People with social learning disorder face many challenges in our world of “neurotypical” people. It’s hard for the person with the disorder to understand the social world, and it’s hard for typically developing people to understand why they they are breaking social rules. People with social learning disorders can get frustrated, lonely and confused. They feel rejected by their peers, while the peers are confused by their behaviour.
Social learning problems can occur for a wide range of people with different learning profiles and different diagnoses. These include: autism spectrum disorders (ASD), Asperger’s syndrome (now referred to as high functioning ASD), attention deficit hyperactivity disorder (ADHD), attention deficit disorder (ADD), nonverbal learning disability (NLD), pervasive developmental disorder – not otherwise specified (PDD-NOS) and a number of less common learning profiles or diagnoses.

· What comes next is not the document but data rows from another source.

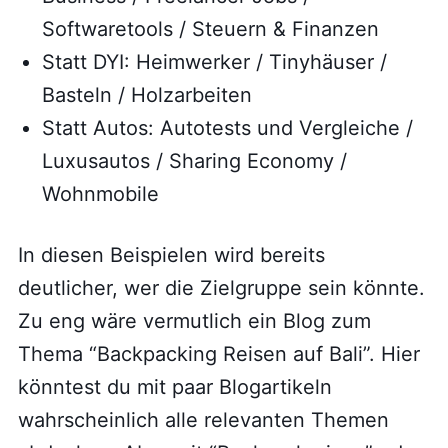
Softwaretools / Steuern & Finanzen
Statt DYI: Heimwerker / Tinyhäuser /
Basteln / Holzarbeiten
Statt Autos: Autotests und Vergleiche /
Luxusautos / Sharing Economy /
Wohnmobile
In diesen Beispielen wird bereits
deutlicher, wer die Zielgruppe sein könnte.
Zu eng wäre vermutlich ein Blog zum
Thema “Backpacking Reisen auf Bali”. Hier
könntest du mit paar Blogartikeln
wahrscheinlich alle relevanten Themen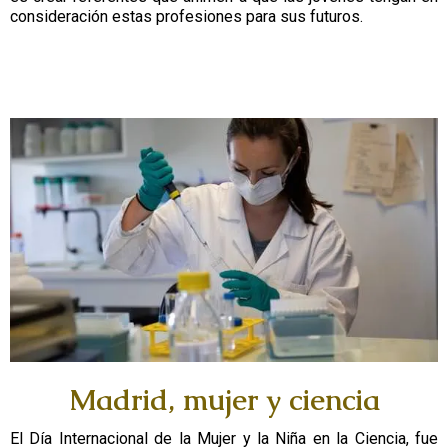
consideración estas profesiones para sus futuros.
Madrid, mujer y ciencia
El Día Internacional de la Mujer y la Niña en la Ciencia, fue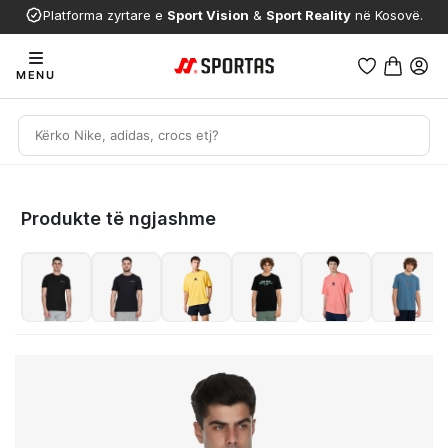
Platforma zyrtare e
Sport Vision
&
Sport Reality
në Kosovë.
MENU
Produkte të ngjashme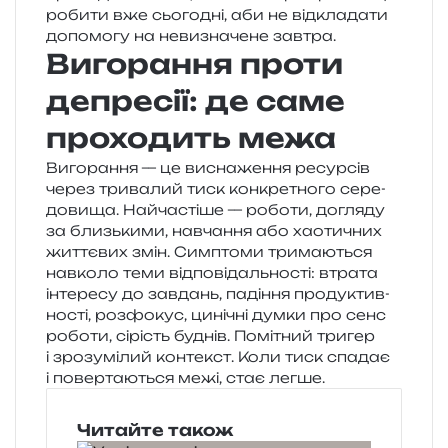
роби­ти вже сьо­го­дні, аби не від­кла­да­ти
допо­мо­гу на неви­зна­че­не завтра.
Вигорання проти
депресії: де саме
проходить межа
Вигорання — це висна­же­н­ня ресур­сів
через три­ва­лий тиск кон­кре­тно­го сере­
до­ви­ща. Найчастіше — робо­ти, догля­ду
за близь­ки­ми, навча­н­ня або хао­ти­чних
жит­тє­вих змін. Симптоми три­ма­ю­ться
нав­ко­ло теми від­по­від­аль­но­сті: втра­та
інте­ре­су до зав­дань, паді­н­ня про­ду­ктив­
но­сті, роз­фо­кус, цині­чні думки про сенс
робо­ти, сірість буднів. Помітний три­гер
і зро­зумі­лий кон­текст. Коли тиск спа­дає
і повер­та­ю­ться межі, стає легше.
Читайте також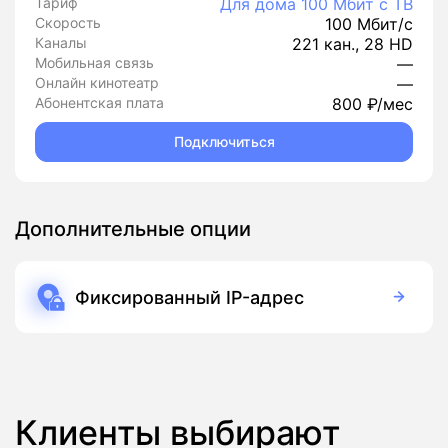
Тариф
Для дома 100 Мбит с ТВ
Скорость
100 Мбит/с
Каналы
221 кан., 28 HD
Мобильная связь
—
Онлайн кинотеатр
—
Абонентская плата
800 ₽/мес
Подключиться
Дополнительные опции
Фиксированный IP-адрес
150 руб./мес
Подписка
Клиенты выбирают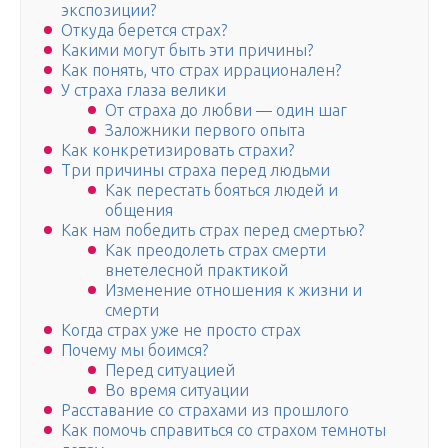
экспозиции?
Откуда берется страх?
Какими могут быть эти причины?
Как понять, что страх иррационален?
У страха глаза велики
От страха до любви — один шаг
Заложники первого опыта
Как конкретизировать страхи?
Три причины страха перед людьми
Как перестать бояться людей и
общения
Как нам победить страх перед смертью?
Как преодолеть страх смерти
внетелесной практикой
Изменение отношения к жизни и
смерти
Когда страх уже не просто страх
Почему мы боимся?
Перед ситуацией
Во время ситуации
Расставание со страхами из прошлого
Как помочь справиться со страхом темноты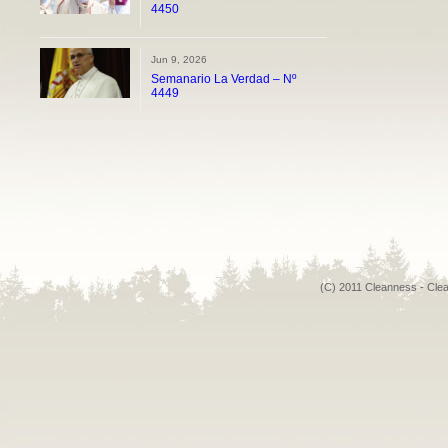
4450
Jun 9, 2026
Semanario La Verdad – Nº
4449
(C) 2011 Cleanness - Cle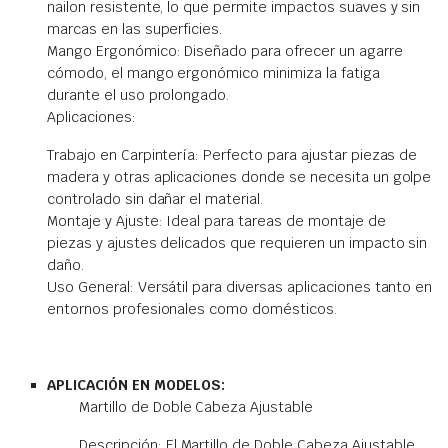
nailon resistente, lo que permite impactos suaves y sin
marcas en las superficies.
Mango Ergonómico: Diseñado para ofrecer un agarre
cómodo, el mango ergonómico minimiza la fatiga
durante el uso prolongado.
Aplicaciones:
Trabajo en Carpintería: Perfecto para ajustar piezas de
madera y otras aplicaciones donde se necesita un golpe
controlado sin dañar el material.
Montaje y Ajuste: Ideal para tareas de montaje de
piezas y ajustes delicados que requieren un impacto sin
daño.
Uso General: Versátil para diversas aplicaciones tanto en
entornos profesionales como domésticos.
APLICACIÓN EN MODELOS:
Martillo de Doble Cabeza Ajustable
Descripción: El Martillo de Doble Cabeza Ajustable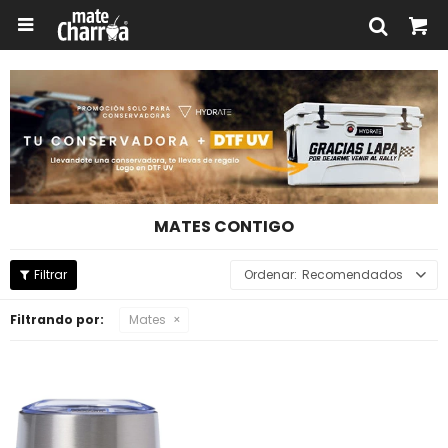

MATES CONTIGO
Recomendados
Filtrando por:
Mates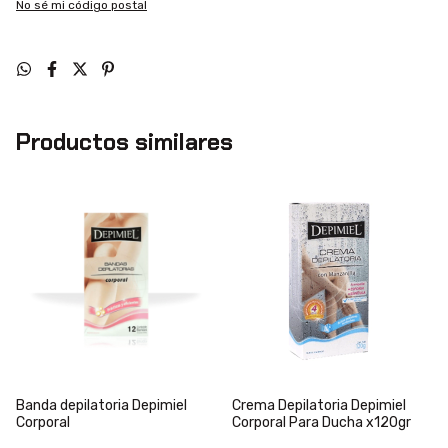
No sé mi código postal
Productos similares
Banda depilatoria Depimiel
Crema Depilatoria Depimiel
Corporal
Corporal Para Ducha x120gr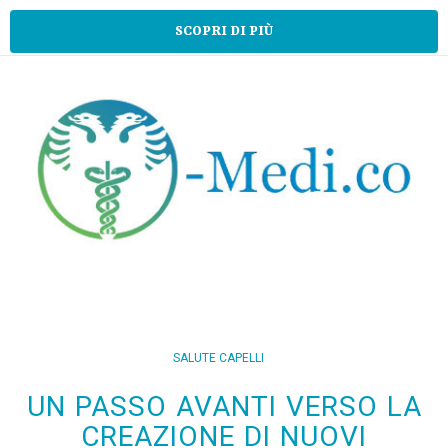
SCOPRI DI PIÙ
SALUTE CAPELLI
UN PASSO AVANTI VERSO LA
CREAZIONE DI NUOVI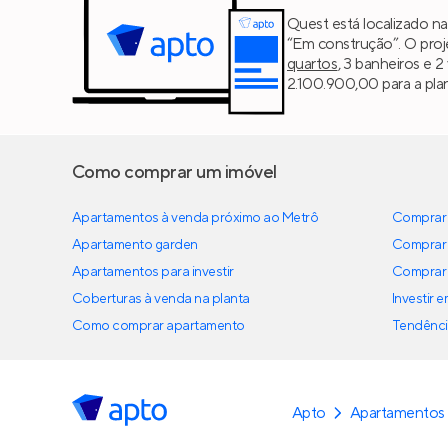
Quest está localizado na
“Em construção”. O proj
quartos
, 3 banheiros e 2
2.100.900,00 para a plan
Como comprar um imóvel
Apartamentos à venda próximo ao Metrô
Comprar 
Apartamento garden
Comprar 
Apartamentos para investir
Comprar 
Coberturas à venda na planta
Investir 
Como comprar apartamento
Tendênci
Apto
Apartamentos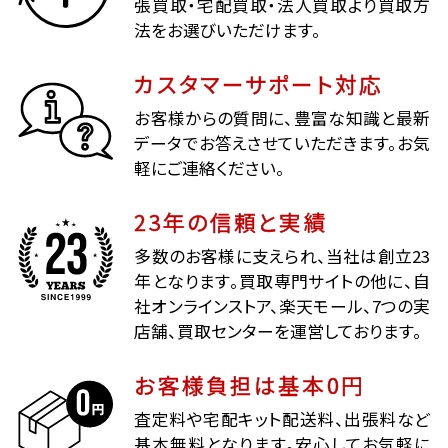
張買取・宅配買取・法人買取より買取方
法をお選びいただけます。
カスタマーサポート対応
お客様からの質問に、豊富な知識と最新
データでお答えさせていただきます。お気
軽にご連絡ください。
23年の信頼と実績
多数のお客様に支えられ、当社は創立23
年となります。買取専門サイトの他に、自
社オンラインストア、楽天モール、7つの実
店舗、買取センターを運営しております。
お客様負担は基本0円
査定料や宅配キット配送料、出張料など
基本無料となります。安心してお気軽に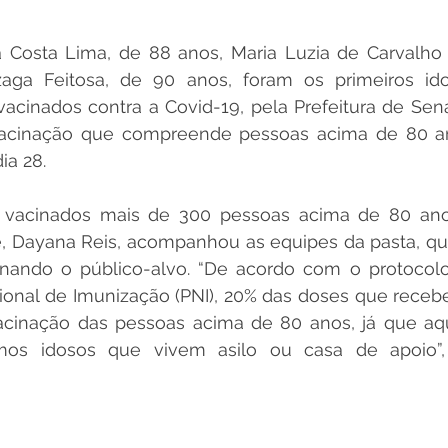
 Costa Lima, de 88 anos, Maria Luzia de Carvalho F
aga Feitosa, de 90 anos, foram os primeiros id
 vacinados contra a Covid-19, pela Prefeitura de Sen
acinação que compreende pessoas acima de 80 ano
ia 28. 
 vacinados mais de 300 pessoas acima de 80 anos.
, Dayana Reis, acompanhou as equipes da pasta, qu
nando o público-alvo. “De acordo com o protocolo
onal de Imunização (PNI), 20% das doses que receb
vacinação das pessoas acima de 80 anos, já que aq
os idosos que vivem asilo ou casa de apoio”, 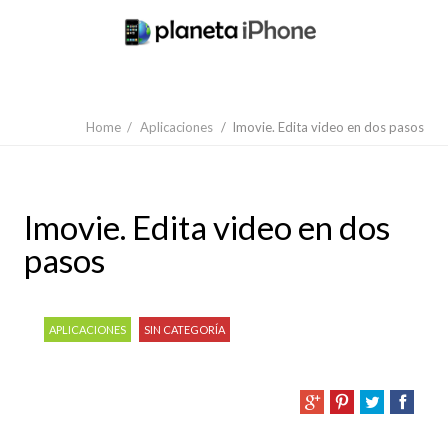
Home
/
Aplicaciones
/
Imovie. Edita video en dos pasos
Imovie. Edita video en dos
pasos
APLICACIONES
SIN CATEGORÍA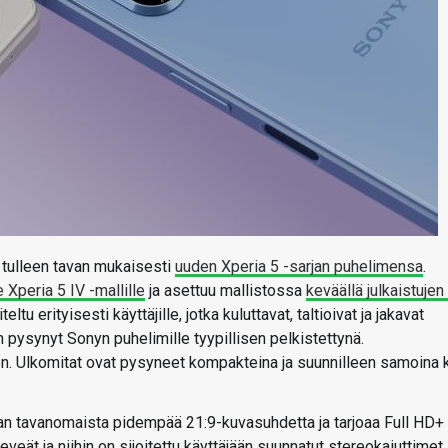
 tulleen tavan mukaisesti
uuden Xperia 5 -sarjan puhelimensa
.
 Xperia 5 IV -mallille
ja asettuu mallistossa
keväällä julkaistujen
tu erityisesti käyttäjille, jotka kuluttavat, taltioivat ja jakavat
n pysynyt Sonyn puhelimille tyypillisen pelkistettynä.
nen. Ulkomitat ovat pysyneet kompakteina ja suunnilleen samoina 
an tavanomaista pidempää 21:9-kuvasuhdetta ja tarjoaa Full HD+ 
veät ja niihin on sijoitettu käyttäjään suunnatut stereokaiuttimet,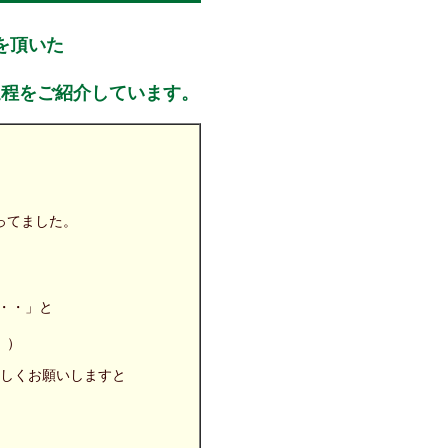
を頂いた
過程をご紹介しています。
ってました。
。
・・」と
；））
しくお願いしますと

The reasons for having social communication problems may stem from different sources. For example:
People with ASD appear not to learn social cues and expectations intuitively the way their neurologically typical peers do.
Children with ADHD may be able to learn intuitively yet may not pay proper attention to the social cues they receive.
We teach clients to understand social interactions and to respond appropriately. We employ well-established teaching models, including Michelle Garcia Winner’s Social Thinking™ model. This highly acclaimed model helps us teach clients how to think in a social way, rather than merely teaching rote social skills.